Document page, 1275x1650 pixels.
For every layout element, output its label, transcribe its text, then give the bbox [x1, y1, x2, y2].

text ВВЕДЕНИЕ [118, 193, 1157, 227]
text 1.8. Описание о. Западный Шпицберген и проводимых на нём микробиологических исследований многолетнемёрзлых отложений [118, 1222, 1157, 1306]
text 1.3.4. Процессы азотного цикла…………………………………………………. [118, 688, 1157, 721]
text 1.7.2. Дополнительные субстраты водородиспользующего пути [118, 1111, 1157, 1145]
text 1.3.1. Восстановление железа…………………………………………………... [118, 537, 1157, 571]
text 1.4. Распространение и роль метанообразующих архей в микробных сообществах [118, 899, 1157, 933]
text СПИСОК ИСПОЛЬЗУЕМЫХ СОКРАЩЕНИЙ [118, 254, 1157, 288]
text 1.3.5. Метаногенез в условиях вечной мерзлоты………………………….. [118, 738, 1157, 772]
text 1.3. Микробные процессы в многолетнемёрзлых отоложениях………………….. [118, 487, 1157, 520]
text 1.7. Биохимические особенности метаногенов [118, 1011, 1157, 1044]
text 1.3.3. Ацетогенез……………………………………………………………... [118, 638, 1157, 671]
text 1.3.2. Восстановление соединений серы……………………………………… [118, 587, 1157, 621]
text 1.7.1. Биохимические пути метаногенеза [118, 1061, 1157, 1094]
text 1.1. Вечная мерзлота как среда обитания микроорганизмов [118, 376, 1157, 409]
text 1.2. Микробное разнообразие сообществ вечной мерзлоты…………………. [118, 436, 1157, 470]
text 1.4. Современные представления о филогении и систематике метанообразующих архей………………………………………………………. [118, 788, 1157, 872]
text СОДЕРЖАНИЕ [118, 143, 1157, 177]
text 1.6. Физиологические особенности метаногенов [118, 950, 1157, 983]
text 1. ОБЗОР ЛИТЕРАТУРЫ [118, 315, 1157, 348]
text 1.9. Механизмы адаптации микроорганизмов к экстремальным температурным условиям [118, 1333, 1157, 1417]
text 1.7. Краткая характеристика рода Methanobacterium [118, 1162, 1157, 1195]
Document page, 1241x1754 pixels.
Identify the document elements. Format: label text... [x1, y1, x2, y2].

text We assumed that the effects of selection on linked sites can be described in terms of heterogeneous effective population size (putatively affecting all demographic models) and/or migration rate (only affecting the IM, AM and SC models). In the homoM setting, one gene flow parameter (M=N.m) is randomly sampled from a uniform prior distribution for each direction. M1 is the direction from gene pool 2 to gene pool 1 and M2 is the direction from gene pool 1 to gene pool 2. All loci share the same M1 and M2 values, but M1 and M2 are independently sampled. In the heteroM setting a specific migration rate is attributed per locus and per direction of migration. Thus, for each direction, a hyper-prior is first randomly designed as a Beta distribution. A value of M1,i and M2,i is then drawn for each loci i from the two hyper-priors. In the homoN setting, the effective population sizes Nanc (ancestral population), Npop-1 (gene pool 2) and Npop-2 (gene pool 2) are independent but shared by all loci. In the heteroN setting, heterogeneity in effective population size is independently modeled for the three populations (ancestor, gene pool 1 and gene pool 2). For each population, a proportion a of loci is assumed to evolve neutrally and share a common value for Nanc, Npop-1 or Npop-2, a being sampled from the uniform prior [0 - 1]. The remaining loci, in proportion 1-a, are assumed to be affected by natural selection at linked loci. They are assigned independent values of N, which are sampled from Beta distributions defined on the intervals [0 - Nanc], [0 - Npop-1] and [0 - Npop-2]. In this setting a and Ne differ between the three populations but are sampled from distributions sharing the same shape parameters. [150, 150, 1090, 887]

_Requirement_
All of the records above need to be printed again exactly as they appear.

_Exercise result_
Document page, 1275x1650 pixels.
For every layout element, output its label, transcribe its text, then give the bbox [x1, y1, x2, y2].

text ВВЕДЕНИЕ [118, 193, 1157, 227]
text 1.8. Описание о. Западный Шпицберген и проводимых на нём микробиологических исследований многолетнемёрзлых отложений [118, 1222, 1157, 1306]
text 1.3.4. Процессы азотного цикла…………………………………………………. [118, 688, 1157, 721]
text 1.7.2. Дополнительные субстраты водородиспользующего пути [118, 1111, 1157, 1145]
text 1.3.1. Восстановление железа…………………………………………………... [118, 537, 1157, 571]
text 1.4. Распространение и роль метанообразующих архей в микробных сообществах [118, 899, 1157, 933]
text СПИСОК ИСПОЛЬЗУЕМЫХ СОКРАЩЕНИЙ [118, 254, 1157, 288]
text 1.3.5. Метаногенез в условиях вечной мерзлоты………………………….. [118, 738, 1157, 772]
text 1.3. Микробные процессы в многолетнемёрзлых отоложениях………………….. [118, 487, 1157, 520]
text 1.7. Биохимические особенности метаногенов [118, 1011, 1157, 1044]
text 1.3.3. Ацетогенез……………………………………………………………... [118, 638, 1157, 671]
text 1.3.2. Восстановление соединений серы……………………………………… [118, 587, 1157, 621]
text 1.7.1. Биохимические пути метаногенеза [118, 1061, 1157, 1094]
text 1.1. Вечная мерзлота как среда обитания микроорганизмов [118, 376, 1157, 409]
text 1.2. Микробное разнообразие сообществ вечной мерзлоты…………………. [118, 436, 1157, 470]
text 1.4. Современные представления о филогении и систематике метанообразующих архей………………………………………………………. [118, 788, 1157, 872]
text СОДЕРЖАНИЕ [118, 143, 1157, 177]
text 1.6. Физиологические особенности метаногенов [118, 950, 1157, 983]
text 1. ОБЗОР ЛИТЕРАТУРЫ [118, 315, 1157, 348]
text 1.9. Механизмы адаптации микроорганизмов к экстремальным температурным условиям [118, 1333, 1157, 1417]
text 1.7. Краткая характеристика рода Methanobacterium [118, 1162, 1157, 1195]
Document page, 1241x1754 pixels.
Identify the document elements. Format: label text... [x1, y1, x2, y2].

text We assumed that the effects of selection on linked sites can be described in terms of heterogeneous effective population size (putatively affecting all demographic models) and/or migration rate (only affecting the IM, AM and SC models). In the homoM setting, one gene flow parameter (M=N.m) is randomly sampled from a uniform prior distribution for each direction. M1 is the direction from gene pool 2 to gene pool 1 and M2 is the direction from gene pool 1 to gene pool 2. All loci share the same M1 and M2 values, but M1 and M2 are independently sampled. In the heteroM setting a specific migration rate is attributed per locus and per direction of migration. Thus, for each direction, a hyper-prior is first randomly designed as a Beta distribution. A value of M1,i and M2,i is then drawn for each loci i from the two hyper-priors. In the homoN setting, the effective population sizes Nanc (ancestral population), Npop-1 (gene pool 2) and Npop-2 (gene pool 2) are independent but shared by all loci. In the heteroN setting, heterogeneity in effective population size is independently modeled for the three populations (ancestor, gene pool 1 and gene pool 2). For each population, a proportion a of loci is assumed to evolve neutrally and share a common value for Nanc, Npop-1 or Npop-2, a being sampled from the uniform prior [0 - 1]. The remaining loci, in proportion 1-a, are assumed to be affected by natural selection at linked loci. They are assigned independent values of N, which are sampled from Beta distributions defined on the intervals [0 - Nanc], [0 - Npop-1] and [0 - Npop-2]. In this setting a and Ne differ between the three populations but are sampled from distributions sharing the same shape parameters. [150, 150, 1090, 887]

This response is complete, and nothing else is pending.